In the last year, North Korea has been launching a lot of missiles. Although they have all remained simply tests to this day, they’re meant to send a message. North Korea is armed and dangerous. They’ve demonstrated that their missiles can destroy Seoul, Tokyo, US military bases in the Pacific, and recently, even reach as far the Pacific coast of the United States mainland.
With claims that they have a hydrogen weapon, a warhead at least 1,000 times the strength of the atom bomb that was dropped on Hiroshima during the Second World War, North Korea has laid a veil of fearful uncertainty over not only its neighboring Asian powers but the United States as well.
However, the threats of nuclear technology held by North Koreans itself is old news rather. Since 2006, North Korea has contained nuclear bombs in its arsenal. The problem was, while they could certainly attempt to attack their bordering neighbors, the aircraft needed to deliver the bomb would likely be shot down before it reached its intended target.
The most effective way to deliver a nuclear warhead is via a missile, and although North Korea has previously achieved success in and gained a hefty arsenal of short and medium-range nuclear missiles, it is only three months ago that they performed their first successful test of an ICBM nuclear missile (Intercontinental Ballistic Missile - a long-range missile capable of reaching the United States).

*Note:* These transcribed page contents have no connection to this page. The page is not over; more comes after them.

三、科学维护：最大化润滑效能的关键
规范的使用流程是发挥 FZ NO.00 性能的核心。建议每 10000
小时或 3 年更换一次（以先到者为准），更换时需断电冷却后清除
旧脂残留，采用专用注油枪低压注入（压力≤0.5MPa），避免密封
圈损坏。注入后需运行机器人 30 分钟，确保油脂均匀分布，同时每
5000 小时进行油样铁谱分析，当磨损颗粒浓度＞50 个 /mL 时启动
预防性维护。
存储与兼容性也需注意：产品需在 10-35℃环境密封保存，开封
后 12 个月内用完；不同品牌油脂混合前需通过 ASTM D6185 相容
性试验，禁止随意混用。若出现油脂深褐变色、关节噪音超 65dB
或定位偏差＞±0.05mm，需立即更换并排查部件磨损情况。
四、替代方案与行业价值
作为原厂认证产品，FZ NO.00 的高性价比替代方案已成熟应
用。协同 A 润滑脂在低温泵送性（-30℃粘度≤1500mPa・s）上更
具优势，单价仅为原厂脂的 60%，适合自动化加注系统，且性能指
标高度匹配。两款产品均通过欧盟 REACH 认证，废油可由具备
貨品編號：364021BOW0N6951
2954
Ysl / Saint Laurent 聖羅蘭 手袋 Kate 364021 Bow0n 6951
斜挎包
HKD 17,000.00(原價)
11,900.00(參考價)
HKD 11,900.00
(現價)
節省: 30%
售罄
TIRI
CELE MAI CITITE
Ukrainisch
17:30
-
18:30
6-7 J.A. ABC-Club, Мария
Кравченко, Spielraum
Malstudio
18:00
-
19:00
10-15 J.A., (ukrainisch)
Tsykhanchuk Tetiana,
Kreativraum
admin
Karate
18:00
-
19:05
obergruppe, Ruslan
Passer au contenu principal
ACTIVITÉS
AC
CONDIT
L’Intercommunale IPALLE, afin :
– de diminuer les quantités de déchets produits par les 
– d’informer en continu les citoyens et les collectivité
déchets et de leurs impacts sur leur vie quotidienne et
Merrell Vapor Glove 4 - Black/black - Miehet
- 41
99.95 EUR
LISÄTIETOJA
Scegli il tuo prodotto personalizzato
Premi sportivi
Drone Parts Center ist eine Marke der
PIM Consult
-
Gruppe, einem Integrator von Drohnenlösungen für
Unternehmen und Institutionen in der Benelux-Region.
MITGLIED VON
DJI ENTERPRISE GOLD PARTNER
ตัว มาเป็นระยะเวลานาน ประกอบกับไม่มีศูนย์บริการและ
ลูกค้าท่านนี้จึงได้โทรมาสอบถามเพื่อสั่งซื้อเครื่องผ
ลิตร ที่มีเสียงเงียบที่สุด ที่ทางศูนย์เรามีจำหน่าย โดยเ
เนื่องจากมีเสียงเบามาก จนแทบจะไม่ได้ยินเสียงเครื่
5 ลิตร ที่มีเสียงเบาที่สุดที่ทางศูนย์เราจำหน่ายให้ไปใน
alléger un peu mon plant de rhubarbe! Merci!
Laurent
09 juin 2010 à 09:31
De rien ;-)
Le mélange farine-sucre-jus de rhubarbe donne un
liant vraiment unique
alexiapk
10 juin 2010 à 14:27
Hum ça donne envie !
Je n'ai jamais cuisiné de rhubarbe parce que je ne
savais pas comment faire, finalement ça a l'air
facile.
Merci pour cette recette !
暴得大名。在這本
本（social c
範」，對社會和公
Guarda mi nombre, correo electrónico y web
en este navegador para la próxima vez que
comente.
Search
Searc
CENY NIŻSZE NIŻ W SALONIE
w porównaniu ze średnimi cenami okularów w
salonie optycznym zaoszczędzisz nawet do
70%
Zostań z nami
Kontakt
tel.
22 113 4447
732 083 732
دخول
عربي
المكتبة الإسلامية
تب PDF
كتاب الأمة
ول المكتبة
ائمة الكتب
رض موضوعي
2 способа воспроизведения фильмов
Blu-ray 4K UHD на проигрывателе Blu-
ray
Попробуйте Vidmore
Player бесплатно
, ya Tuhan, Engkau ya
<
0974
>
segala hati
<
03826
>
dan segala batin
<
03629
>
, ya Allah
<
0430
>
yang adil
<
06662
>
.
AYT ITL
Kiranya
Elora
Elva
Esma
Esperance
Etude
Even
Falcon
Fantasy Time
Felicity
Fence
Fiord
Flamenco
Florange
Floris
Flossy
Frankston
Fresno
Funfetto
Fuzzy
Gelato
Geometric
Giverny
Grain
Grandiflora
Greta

This raises an important question: Why is North Korean so dead-set on building an ICBM? The North Koreans first got their hands on nuclear technology in the mid-1950s when their biggest and most powerful ally, the Soviet Union, helped them build nuclear reactors to power their developing nation.
Alongside the reactors, the massive Soviet nuclear arsenal helped to protect the nation from South Korea and its massive US nuclear arsenal. But when in 1991 the Soviet Union collapsed, this protection disappeared, leaving then-dictator Kim Jong Il (father of Kim Jong Un) to take matters into his own hands by using the nuclear reactors to make weapons.
Since the beginning of this program, President Clinton attempted negotiations to de-nuclearize the hermit nation, President Bush tried suspending negotiations and threatening, President Obama tried to wait out the problem, and now President Trump is taking a very aggressive stance. The reason all of these tactics have failed to work according to plan is that the Kim dynasty believes that proven nuclear capability is the only way for their security. Seeing foreshadowing of their own future in the the US’s toppling of Saddam Hussein due to the fear of nuclear capability and the toppling of Libyan dictator Muammar Gadhafi by local rebels following his surrendering of his nuclear program, the Kim dynasty seems intent of remaining in their position of power.
In short, the reason for North Korea’s hasty pursuit for ICBMs is security. Seeing parallels between their regime and those of Libya’s Gadhafi and Iraq’s Hussein, nuclear capability is viewed by the Kim dynasty as their security in rule. While it is yet uncertain on which way the North Korean - US nuclear controversy will escalate, one thing for sure is that the North Koreans will not give up on this endeavor anytime soon.